## Activity:
Report all lines from the entries below in which "each" appears.

## Supplied material:
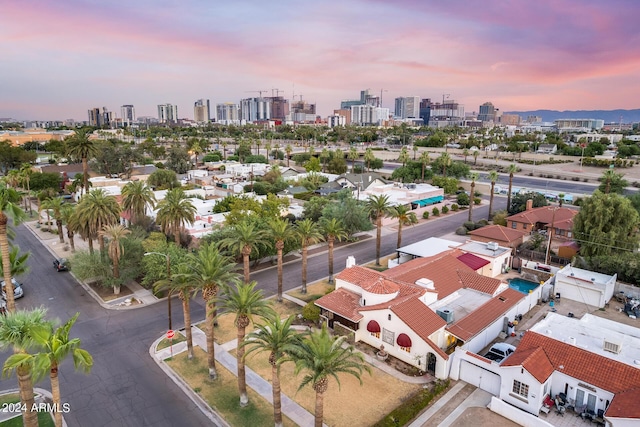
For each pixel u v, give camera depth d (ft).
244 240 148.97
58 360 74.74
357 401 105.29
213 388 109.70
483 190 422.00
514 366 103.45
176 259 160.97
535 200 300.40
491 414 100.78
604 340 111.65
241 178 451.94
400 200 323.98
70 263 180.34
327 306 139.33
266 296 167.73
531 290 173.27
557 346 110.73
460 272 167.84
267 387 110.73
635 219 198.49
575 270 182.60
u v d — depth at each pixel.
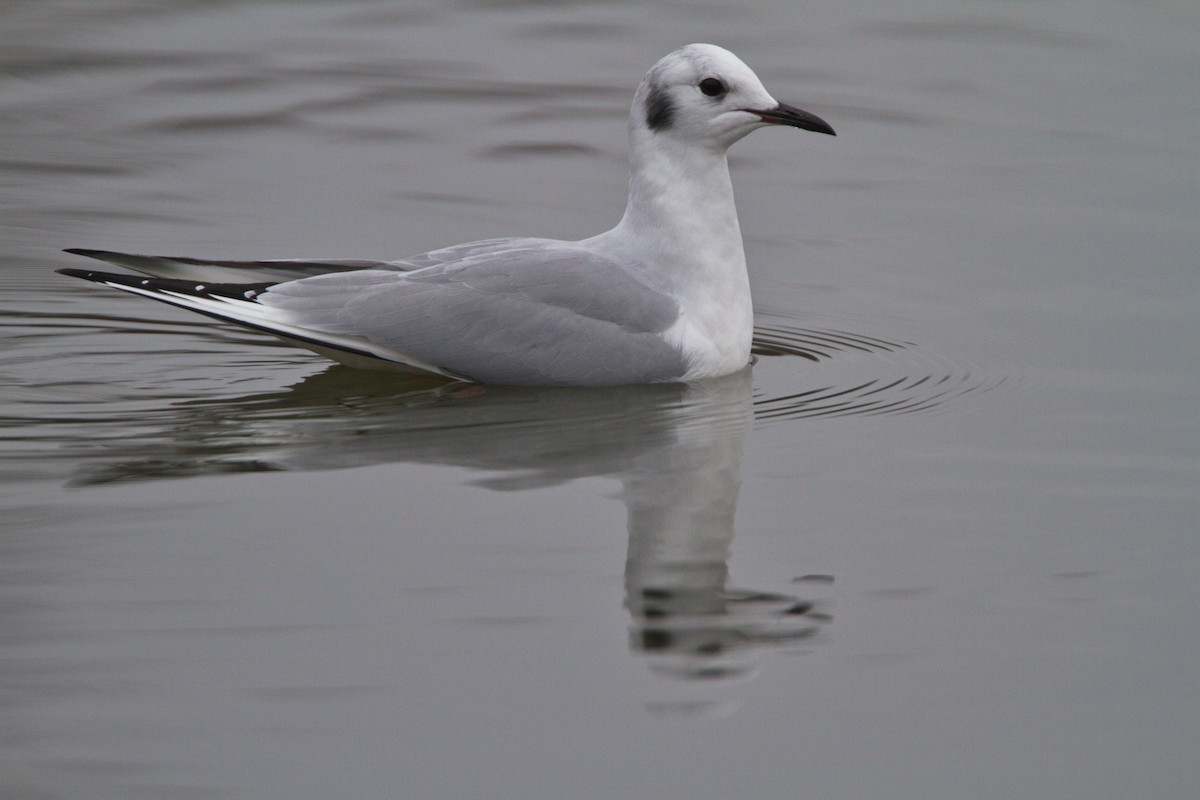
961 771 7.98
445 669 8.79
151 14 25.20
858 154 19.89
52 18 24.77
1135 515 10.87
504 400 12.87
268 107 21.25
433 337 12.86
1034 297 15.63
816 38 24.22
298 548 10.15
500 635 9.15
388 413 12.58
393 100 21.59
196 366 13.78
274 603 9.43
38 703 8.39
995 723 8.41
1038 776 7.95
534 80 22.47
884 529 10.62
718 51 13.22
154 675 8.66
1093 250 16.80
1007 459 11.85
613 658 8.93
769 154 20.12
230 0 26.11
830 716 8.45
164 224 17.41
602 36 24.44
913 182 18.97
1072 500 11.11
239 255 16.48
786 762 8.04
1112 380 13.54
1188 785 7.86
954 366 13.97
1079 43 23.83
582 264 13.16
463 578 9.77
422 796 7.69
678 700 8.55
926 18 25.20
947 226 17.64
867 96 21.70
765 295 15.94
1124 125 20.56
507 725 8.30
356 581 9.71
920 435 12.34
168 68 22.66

## Exercise solution:
For each pixel u v, give camera depth d (ft).
u v d — depth at each pixel.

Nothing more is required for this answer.